Aim of the exercise: Apart from the pictures, write out the records that follow exactly.

Dataset:

/---

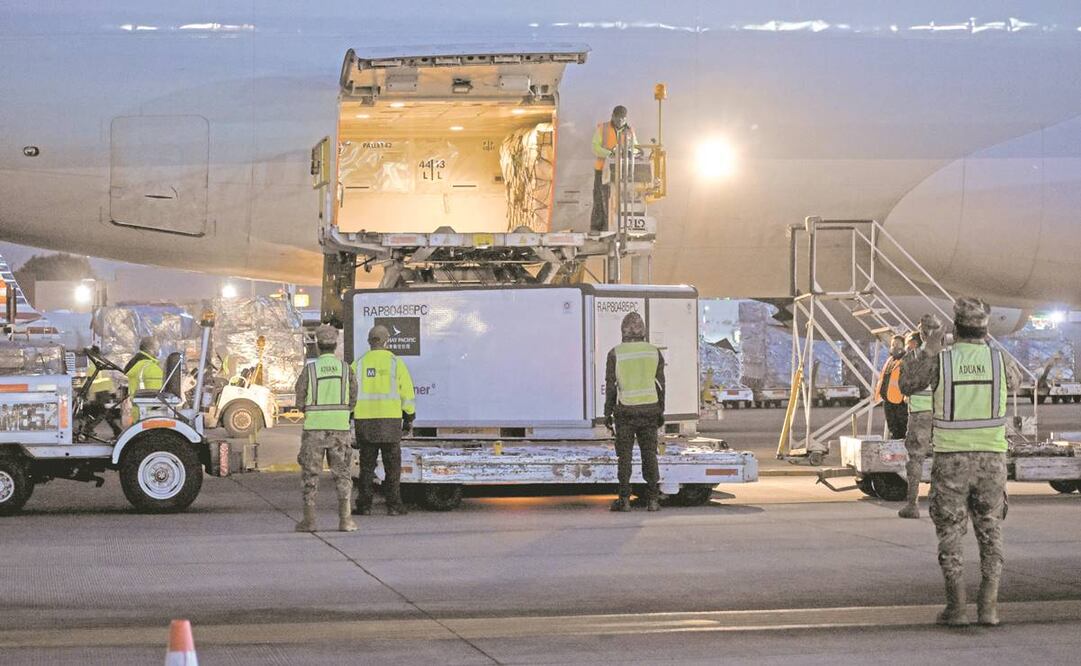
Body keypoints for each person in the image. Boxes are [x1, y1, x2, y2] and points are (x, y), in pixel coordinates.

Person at [899, 299, 1019, 627]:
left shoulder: (943, 361)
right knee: (991, 529)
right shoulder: (1001, 361)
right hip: (991, 461)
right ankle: (989, 606)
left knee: (950, 531)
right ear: (986, 326)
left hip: (952, 461)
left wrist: (928, 344)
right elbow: (1017, 384)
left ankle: (957, 608)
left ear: (956, 325)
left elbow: (906, 385)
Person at [293, 324, 357, 533]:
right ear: (335, 345)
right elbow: (353, 400)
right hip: (340, 429)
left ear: (318, 347)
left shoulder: (309, 371)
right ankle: (345, 520)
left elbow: (300, 402)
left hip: (314, 431)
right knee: (343, 474)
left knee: (310, 476)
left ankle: (309, 521)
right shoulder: (347, 370)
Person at [351, 325, 416, 516]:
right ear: (386, 341)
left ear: (370, 341)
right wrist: (409, 417)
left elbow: (350, 392)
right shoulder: (396, 363)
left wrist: (350, 416)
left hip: (366, 423)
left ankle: (364, 506)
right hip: (390, 422)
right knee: (392, 467)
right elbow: (407, 393)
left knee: (367, 467)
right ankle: (394, 505)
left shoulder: (359, 363)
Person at [604, 311, 665, 512]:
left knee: (625, 457)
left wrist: (607, 414)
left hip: (626, 413)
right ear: (643, 331)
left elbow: (611, 386)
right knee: (650, 455)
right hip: (650, 411)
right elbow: (660, 385)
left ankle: (624, 500)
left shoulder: (615, 353)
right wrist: (660, 412)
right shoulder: (654, 352)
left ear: (623, 331)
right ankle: (653, 500)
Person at [897, 330, 932, 519]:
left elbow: (904, 388)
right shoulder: (943, 356)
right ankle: (937, 501)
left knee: (915, 459)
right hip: (942, 413)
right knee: (942, 457)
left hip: (919, 414)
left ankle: (912, 504)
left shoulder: (911, 359)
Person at [590, 105, 637, 232]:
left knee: (618, 200)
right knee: (600, 198)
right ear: (612, 116)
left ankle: (616, 226)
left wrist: (629, 152)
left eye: (623, 119)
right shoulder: (603, 128)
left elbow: (636, 147)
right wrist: (610, 153)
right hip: (602, 169)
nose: (620, 121)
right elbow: (595, 147)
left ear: (626, 119)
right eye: (618, 118)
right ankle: (597, 228)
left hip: (622, 171)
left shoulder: (629, 131)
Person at [82, 347, 122, 438]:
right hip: (104, 393)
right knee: (101, 413)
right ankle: (89, 429)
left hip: (98, 394)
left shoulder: (92, 367)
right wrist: (113, 391)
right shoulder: (102, 365)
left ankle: (88, 430)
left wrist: (89, 396)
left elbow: (89, 383)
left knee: (100, 413)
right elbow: (108, 380)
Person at [875, 334, 908, 439]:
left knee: (901, 429)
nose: (894, 347)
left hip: (899, 402)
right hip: (888, 400)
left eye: (898, 344)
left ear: (903, 346)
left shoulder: (905, 360)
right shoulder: (890, 360)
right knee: (893, 428)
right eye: (893, 344)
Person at [123, 337, 163, 422]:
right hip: (149, 415)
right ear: (151, 349)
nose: (159, 351)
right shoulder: (151, 368)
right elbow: (159, 397)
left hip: (137, 412)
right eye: (158, 348)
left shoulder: (137, 365)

\---

The completed task:
Body keypoints for each person in the image. Boxes are [x1, y1, x2, y2] and points are (x, y), in pixel coordinates.

Person at [899, 299, 1019, 627]:
left shoulder: (943, 361)
right knee: (991, 529)
right shoulder: (1001, 361)
right hip: (991, 461)
right ankle: (989, 606)
left knee: (950, 531)
right ear: (986, 326)
left hip: (952, 461)
left wrist: (928, 344)
right elbow: (1017, 384)
left ankle: (957, 608)
left ear: (956, 325)
left elbow: (906, 385)
Person at [293, 324, 357, 533]:
right ear: (335, 345)
right elbow: (353, 400)
right hip: (340, 429)
left ear: (318, 347)
left shoulder: (309, 371)
right ankle: (345, 520)
left elbow: (300, 402)
left hip: (314, 431)
right knee: (343, 474)
left knee: (310, 476)
left ankle: (309, 521)
right shoulder: (347, 370)
Person at [351, 325, 416, 516]:
right ear: (386, 341)
left ear: (370, 341)
right wrist: (409, 417)
left elbow: (350, 392)
right shoulder: (396, 363)
left wrist: (350, 416)
left hip: (366, 423)
left ankle: (364, 506)
right hip: (390, 422)
right knee: (392, 467)
right elbow: (407, 393)
left knee: (367, 467)
right ankle: (394, 505)
left shoulder: (359, 363)
Person at [604, 311, 665, 512]:
left knee: (625, 457)
left wrist: (607, 414)
left hip: (626, 413)
right ear: (643, 331)
left elbow: (611, 386)
right knee: (650, 455)
right hip: (650, 411)
right elbow: (660, 385)
left ankle: (624, 500)
left shoulder: (615, 353)
right wrist: (660, 412)
right shoulder: (654, 352)
left ear: (623, 331)
right ankle: (653, 500)
Person at [897, 330, 932, 519]:
left elbow: (904, 388)
right shoulder: (943, 356)
right ankle: (937, 501)
left knee: (915, 459)
right hip: (942, 413)
right knee: (942, 457)
left hip: (919, 414)
left ankle: (912, 504)
left shoulder: (911, 359)
Person at [590, 105, 637, 232]:
left knee: (618, 200)
right knee: (600, 198)
right ear: (612, 116)
left ankle: (616, 226)
left wrist: (629, 152)
left eye: (623, 119)
right shoulder: (603, 128)
left elbow: (636, 147)
right wrist: (610, 153)
right hip: (602, 169)
nose: (620, 121)
right elbow: (595, 147)
left ear: (626, 119)
right eye: (618, 118)
right ankle: (597, 228)
left hip: (622, 171)
left shoulder: (629, 131)
Person at [82, 347, 122, 438]:
right hip: (104, 393)
right knee: (101, 413)
right ankle: (89, 429)
left hip: (98, 394)
left shoulder: (92, 367)
right wrist: (113, 391)
right shoulder: (102, 365)
left ankle: (88, 430)
left wrist: (89, 396)
left elbow: (89, 383)
left knee: (100, 413)
right elbow: (108, 380)
Person at [875, 334, 908, 439]:
left knee: (901, 429)
nose: (894, 347)
left hip: (899, 402)
right hip: (888, 400)
left eye: (898, 344)
left ear: (903, 346)
left shoulder: (905, 360)
right shoulder: (890, 360)
right knee: (893, 428)
right eye: (893, 344)
Person at [123, 337, 163, 422]:
right hip: (149, 415)
right ear: (151, 349)
nose: (159, 351)
right shoulder: (151, 368)
right elbow: (159, 397)
left hip: (137, 412)
right eye: (158, 348)
left shoulder: (137, 365)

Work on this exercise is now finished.